Task statement:
Among the entries below, extract exactly the lines that run from the one with "Figure 3. General" through the one with "Figure S1: Soil retention characteristic", both ends included.

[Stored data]
──────────

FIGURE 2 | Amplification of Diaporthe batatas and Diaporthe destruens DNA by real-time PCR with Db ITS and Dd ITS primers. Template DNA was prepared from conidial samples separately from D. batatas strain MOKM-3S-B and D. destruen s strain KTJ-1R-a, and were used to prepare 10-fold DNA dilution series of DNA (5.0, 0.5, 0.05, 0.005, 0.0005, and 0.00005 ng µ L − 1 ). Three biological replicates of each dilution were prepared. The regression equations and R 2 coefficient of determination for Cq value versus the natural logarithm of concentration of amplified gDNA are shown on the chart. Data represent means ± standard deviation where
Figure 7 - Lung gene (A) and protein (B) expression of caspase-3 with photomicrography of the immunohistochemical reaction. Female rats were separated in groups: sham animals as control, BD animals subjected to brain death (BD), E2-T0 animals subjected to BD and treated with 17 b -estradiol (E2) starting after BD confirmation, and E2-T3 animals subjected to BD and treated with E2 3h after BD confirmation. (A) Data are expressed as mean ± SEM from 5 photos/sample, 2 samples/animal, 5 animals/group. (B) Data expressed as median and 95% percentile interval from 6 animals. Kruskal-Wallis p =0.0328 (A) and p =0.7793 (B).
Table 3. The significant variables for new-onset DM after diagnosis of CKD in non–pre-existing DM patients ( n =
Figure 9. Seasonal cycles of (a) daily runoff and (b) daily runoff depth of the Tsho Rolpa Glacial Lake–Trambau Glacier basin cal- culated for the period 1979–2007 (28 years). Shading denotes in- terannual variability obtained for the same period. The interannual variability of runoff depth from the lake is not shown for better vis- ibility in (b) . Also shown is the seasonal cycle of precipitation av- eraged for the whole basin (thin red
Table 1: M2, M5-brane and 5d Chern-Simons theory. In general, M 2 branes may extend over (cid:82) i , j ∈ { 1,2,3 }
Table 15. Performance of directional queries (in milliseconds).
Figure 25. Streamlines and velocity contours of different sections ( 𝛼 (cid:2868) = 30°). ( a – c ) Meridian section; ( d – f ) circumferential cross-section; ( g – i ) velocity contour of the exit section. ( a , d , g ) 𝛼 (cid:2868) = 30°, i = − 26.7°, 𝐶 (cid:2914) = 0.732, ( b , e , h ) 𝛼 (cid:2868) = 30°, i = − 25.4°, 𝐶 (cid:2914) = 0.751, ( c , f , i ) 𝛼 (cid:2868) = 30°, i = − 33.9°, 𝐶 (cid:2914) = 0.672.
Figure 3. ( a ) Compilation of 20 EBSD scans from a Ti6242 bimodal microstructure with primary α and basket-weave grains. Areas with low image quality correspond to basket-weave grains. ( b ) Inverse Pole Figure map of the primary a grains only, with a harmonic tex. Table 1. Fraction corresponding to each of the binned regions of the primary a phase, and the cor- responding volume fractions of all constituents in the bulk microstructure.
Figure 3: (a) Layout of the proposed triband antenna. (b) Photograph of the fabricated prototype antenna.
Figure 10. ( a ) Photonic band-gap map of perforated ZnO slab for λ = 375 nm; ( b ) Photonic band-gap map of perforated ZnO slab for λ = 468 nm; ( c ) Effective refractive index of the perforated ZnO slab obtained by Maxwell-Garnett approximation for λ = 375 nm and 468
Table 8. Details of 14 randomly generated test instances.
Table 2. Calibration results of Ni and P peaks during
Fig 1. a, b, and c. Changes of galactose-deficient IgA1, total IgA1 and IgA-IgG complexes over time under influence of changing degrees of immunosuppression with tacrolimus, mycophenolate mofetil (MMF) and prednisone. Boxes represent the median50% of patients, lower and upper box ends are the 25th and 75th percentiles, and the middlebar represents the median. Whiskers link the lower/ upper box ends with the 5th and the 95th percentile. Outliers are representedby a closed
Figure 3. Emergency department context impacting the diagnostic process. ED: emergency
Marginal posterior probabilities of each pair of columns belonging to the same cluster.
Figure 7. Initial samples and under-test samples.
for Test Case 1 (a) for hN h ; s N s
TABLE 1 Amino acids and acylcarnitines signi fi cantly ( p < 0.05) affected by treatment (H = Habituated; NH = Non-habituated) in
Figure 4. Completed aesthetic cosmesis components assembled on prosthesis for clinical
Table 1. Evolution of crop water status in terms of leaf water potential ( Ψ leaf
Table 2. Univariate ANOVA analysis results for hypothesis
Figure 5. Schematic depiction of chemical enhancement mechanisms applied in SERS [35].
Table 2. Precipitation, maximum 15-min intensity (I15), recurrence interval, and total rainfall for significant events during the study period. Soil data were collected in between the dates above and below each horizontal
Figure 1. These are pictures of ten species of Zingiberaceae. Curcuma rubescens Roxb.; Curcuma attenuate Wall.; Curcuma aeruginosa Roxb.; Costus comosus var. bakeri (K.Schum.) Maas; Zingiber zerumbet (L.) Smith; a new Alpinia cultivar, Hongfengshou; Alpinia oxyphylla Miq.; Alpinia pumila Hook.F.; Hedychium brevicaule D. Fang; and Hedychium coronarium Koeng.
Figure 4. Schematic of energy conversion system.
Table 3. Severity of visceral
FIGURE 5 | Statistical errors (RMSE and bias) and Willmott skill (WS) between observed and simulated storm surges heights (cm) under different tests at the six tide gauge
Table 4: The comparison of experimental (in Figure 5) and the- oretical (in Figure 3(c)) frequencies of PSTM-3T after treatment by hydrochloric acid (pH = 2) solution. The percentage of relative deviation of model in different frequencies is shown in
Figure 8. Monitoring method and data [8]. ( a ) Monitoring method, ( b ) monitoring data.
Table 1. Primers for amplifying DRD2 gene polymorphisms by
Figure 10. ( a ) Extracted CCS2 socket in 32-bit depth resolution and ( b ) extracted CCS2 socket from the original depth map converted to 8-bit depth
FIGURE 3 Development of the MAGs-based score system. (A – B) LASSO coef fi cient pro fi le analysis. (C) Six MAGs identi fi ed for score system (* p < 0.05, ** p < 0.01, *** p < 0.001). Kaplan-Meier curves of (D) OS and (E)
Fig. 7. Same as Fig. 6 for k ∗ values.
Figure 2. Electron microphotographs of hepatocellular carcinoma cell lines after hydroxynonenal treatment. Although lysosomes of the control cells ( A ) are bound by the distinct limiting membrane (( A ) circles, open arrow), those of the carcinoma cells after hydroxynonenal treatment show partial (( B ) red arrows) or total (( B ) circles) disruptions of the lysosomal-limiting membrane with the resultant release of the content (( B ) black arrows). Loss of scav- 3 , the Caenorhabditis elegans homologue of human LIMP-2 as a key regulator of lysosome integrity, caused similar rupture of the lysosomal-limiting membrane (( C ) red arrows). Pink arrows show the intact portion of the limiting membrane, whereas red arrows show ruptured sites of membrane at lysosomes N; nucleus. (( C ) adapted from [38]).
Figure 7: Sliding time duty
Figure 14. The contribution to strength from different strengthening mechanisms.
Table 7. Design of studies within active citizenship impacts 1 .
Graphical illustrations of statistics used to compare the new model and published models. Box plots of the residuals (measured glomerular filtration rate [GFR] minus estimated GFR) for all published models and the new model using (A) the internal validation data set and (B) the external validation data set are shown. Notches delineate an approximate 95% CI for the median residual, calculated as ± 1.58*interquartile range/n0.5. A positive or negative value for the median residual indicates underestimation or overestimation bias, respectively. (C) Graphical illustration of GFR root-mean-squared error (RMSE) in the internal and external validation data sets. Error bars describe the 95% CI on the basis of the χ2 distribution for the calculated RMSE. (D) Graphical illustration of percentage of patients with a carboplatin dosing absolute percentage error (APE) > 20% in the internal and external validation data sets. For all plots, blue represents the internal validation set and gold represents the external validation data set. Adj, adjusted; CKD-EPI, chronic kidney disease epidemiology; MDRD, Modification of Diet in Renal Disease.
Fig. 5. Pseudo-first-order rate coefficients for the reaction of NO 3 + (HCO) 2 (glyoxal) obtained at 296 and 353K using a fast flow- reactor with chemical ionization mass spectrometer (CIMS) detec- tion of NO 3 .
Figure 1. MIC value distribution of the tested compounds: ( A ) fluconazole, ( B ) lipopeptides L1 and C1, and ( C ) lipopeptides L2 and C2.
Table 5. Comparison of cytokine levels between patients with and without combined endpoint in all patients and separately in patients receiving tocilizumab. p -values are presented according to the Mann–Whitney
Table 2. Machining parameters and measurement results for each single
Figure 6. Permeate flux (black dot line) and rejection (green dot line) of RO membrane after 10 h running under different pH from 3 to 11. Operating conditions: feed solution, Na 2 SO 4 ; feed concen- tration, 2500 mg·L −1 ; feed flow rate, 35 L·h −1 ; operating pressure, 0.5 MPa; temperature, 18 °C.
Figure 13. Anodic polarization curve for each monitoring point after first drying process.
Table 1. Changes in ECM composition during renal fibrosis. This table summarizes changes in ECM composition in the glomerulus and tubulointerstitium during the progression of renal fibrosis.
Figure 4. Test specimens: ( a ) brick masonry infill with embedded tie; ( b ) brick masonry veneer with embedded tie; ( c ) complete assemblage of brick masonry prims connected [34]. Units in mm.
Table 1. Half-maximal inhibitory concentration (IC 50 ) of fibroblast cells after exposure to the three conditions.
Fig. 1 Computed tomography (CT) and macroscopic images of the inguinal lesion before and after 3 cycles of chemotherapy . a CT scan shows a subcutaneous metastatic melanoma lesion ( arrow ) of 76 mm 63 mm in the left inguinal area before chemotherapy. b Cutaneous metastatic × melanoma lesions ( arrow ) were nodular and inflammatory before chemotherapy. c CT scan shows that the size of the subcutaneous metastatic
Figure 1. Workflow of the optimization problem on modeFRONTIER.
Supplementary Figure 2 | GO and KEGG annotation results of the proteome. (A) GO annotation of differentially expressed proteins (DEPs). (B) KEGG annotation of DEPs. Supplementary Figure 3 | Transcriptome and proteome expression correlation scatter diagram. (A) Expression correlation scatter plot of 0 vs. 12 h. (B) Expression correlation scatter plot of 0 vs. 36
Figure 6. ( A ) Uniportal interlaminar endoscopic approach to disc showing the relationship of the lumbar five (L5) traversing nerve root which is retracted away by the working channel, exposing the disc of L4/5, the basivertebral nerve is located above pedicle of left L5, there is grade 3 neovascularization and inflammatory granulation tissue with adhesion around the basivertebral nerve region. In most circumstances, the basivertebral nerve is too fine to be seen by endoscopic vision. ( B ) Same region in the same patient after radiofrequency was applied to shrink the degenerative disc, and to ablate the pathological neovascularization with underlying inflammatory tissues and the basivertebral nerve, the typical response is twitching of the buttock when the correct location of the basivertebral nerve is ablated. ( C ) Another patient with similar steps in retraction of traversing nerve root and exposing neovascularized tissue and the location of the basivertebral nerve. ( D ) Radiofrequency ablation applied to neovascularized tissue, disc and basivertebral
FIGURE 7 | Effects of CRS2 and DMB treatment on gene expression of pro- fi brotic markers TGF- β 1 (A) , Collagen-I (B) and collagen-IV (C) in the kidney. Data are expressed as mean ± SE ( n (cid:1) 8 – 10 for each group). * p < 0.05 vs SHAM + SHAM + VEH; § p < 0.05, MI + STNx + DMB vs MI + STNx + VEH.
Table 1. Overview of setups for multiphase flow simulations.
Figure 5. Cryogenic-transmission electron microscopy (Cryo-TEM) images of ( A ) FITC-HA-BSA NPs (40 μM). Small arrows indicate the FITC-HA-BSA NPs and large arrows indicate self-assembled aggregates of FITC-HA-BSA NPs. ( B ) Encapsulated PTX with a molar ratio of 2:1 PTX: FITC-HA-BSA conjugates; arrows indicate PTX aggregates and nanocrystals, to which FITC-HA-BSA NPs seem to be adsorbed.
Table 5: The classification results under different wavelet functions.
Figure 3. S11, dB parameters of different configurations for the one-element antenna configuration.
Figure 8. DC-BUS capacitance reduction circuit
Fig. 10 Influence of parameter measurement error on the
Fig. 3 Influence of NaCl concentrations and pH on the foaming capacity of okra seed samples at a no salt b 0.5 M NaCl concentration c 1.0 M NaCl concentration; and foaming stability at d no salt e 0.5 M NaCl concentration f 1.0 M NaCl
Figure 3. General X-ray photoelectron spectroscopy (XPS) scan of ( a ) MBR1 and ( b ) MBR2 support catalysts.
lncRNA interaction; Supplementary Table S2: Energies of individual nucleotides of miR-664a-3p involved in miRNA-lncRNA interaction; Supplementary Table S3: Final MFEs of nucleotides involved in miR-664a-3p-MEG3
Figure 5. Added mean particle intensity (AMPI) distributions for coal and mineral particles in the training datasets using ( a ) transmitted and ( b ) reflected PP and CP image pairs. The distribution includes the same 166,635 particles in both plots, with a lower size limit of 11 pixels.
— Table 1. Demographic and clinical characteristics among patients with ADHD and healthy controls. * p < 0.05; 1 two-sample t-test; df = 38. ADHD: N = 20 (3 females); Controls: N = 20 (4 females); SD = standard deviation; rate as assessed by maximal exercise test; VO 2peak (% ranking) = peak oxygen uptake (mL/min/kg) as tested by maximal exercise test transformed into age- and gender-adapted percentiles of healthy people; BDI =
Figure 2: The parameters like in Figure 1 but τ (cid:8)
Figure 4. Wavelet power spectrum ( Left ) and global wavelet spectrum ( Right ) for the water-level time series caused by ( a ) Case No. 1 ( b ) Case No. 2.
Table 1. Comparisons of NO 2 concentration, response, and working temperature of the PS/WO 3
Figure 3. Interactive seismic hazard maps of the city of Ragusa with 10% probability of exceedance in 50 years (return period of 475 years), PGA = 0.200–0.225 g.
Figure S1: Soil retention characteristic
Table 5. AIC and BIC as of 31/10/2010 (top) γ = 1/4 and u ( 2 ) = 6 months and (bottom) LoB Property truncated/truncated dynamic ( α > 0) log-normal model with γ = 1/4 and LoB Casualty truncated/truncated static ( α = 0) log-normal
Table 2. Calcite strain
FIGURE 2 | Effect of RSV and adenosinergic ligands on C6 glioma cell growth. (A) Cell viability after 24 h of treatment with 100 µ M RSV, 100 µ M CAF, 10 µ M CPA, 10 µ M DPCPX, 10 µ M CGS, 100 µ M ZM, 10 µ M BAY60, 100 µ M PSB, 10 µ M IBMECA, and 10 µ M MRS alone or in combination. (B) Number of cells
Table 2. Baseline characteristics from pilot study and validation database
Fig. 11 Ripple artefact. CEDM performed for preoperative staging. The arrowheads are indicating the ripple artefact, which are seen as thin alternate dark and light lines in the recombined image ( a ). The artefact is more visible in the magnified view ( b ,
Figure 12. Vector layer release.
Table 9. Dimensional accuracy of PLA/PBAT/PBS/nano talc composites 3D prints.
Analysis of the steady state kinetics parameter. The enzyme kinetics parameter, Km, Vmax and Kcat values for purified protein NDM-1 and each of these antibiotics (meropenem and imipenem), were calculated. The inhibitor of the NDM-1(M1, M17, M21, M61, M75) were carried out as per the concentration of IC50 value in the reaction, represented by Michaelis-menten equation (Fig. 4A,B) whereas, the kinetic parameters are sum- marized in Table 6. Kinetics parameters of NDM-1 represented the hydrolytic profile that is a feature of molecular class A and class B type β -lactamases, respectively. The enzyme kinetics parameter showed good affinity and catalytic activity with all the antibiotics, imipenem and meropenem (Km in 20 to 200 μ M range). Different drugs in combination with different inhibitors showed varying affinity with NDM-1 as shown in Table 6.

──────────

Solution to the exercise:
Figure 3. General X-ray photoelectron spectroscopy (XPS) scan of ( a ) MBR1 and ( b ) MBR2 support catalysts.
lncRNA interaction; Supplementary Table S2: Energies of individual nucleotides of miR-664a-3p involved in miRNA-lncRNA interaction; Supplementary Table S3: Final MFEs of nucleotides involved in miR-664a-3p-MEG3
Figure 5. Added mean particle intensity (AMPI) distributions for coal and mineral particles in the training datasets using ( a ) transmitted and ( b ) reflected PP and CP image pairs. The distribution includes the same 166,635 particles in both plots, with a lower size limit of 11 pixels.
— Table 1. Demographic and clinical characteristics among patients with ADHD and healthy controls. * p < 0.05; 1 two-sample t-test; df = 38. ADHD: N = 20 (3 females); Controls: N = 20 (4 females); SD = standard deviation; rate as assessed by maximal exercise test; VO 2peak (% ranking) = peak oxygen uptake (mL/min/kg) as tested by maximal exercise test transformed into age- and gender-adapted percentiles of healthy people; BDI =
Figure 2: The parameters like in Figure 1 but τ (cid:8)
Figure 4. Wavelet power spectrum ( Left ) and global wavelet spectrum ( Right ) for the water-level time series caused by ( a ) Case No. 1 ( b ) Case No. 2.
Table 1. Comparisons of NO 2 concentration, response, and working temperature of the PS/WO 3
Figure 3. Interactive seismic hazard maps of the city of Ragusa with 10% probability of exceedance in 50 years (return period of 475 years), PGA = 0.200–0.225 g.
Figure S1: Soil retention characteristic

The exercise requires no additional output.